YOUR INSTRUCTIONS:
Copy, from the material below, every line in which the word "support" can be found.

DATA PROVIDED:
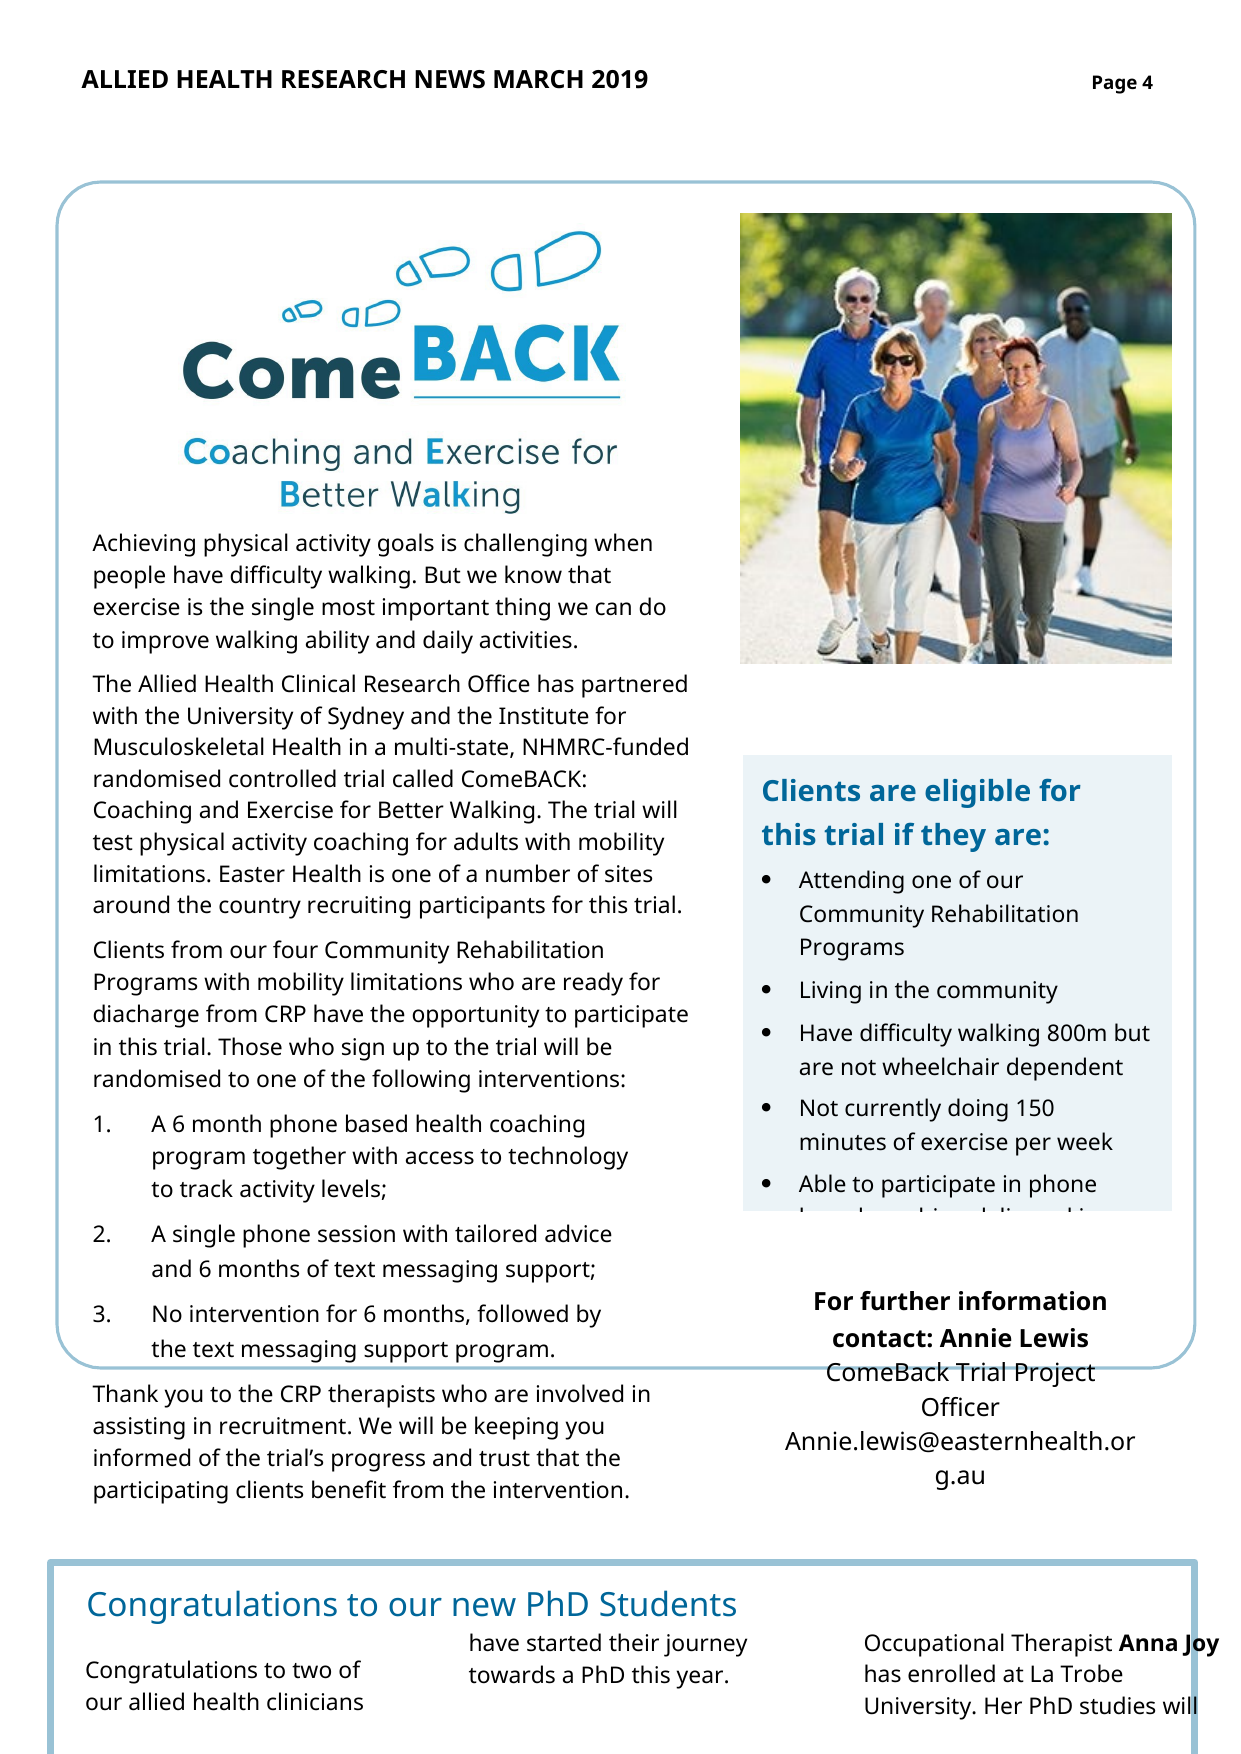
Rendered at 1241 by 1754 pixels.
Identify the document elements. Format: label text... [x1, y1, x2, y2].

list A single phone session with tailored advice and 6 months of text messaging support; [92, 1218, 626, 1284]
picture [178, 223, 626, 514]
text Congratulations to two of our allied health clinicians have started their journey towards a PhD this year. [468, 1627, 777, 1691]
text The Allied Health Clinical Research Office has partnered with the University of Sydney and the Institute for Musculoskeletal Health in a multi-state, NHMRC-funded randomised controlled trial called ComeBACK: Coaching and Exercise for Better Walking. The trial will test physical activity coaching for adults with mobility limitations. Easter Health is one of a number of sites around the country recruiting participants for this trial. [92, 668, 692, 920]
text Congratulations to two of our allied health clinicians have started their journey towards a PhD this year. [85, 1654, 382, 1718]
text For further information contact: Annie Lewis [795, 1280, 1126, 1355]
text Page 4 [1091, 69, 1240, 95]
list No intervention for 6 months, followed by the text messaging support program. [92, 1298, 628, 1364]
picture [740, 213, 1172, 664]
text Clients from our four Community Rehabilitation Programs with mobility limitations who are ready for diacharge from CRP have the opportunity to participate in this trial. Those who sign up to the trial will be randomised to one of the following interventions: [92, 934, 693, 1094]
text Occupational Therapist Anna Joy has enrolled at La Trobe University. Her PhD studies will investigate the efficacy of technological solutions to [863, 1627, 1240, 1721]
text Congratulations to our new PhD Students [86, 1581, 1240, 1627]
subtitle ComeBack Trial Project Officer Annie.lewis@easternhealth.org.au [782, 1355, 1138, 1491]
text Thank you to the CRP therapists who are involved in assisting in recruitment. We will be keeping you informed of the trial’s progress and trust that the participating clients benefit from the intervention. [92, 1377, 686, 1505]
subtitle ALLIED HEALTH RESEARCH NEWS MARCH 2019 [81, 62, 658, 96]
text Achieving physical activity goals is challenging when people have difficulty walking. But we know that exercise is the single most important thing we can do to improve walking ability and daily activities. [92, 527, 692, 655]
list A 6 month phone based health coaching program together with access to technology to track activity levels; [92, 1107, 637, 1204]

WRITTEN RESPONSE:
list A single phone session with tailored advice and 6 months of text messaging support; [92, 1218, 626, 1284]
list No intervention for 6 months, followed by the text messaging support program. [92, 1298, 628, 1364]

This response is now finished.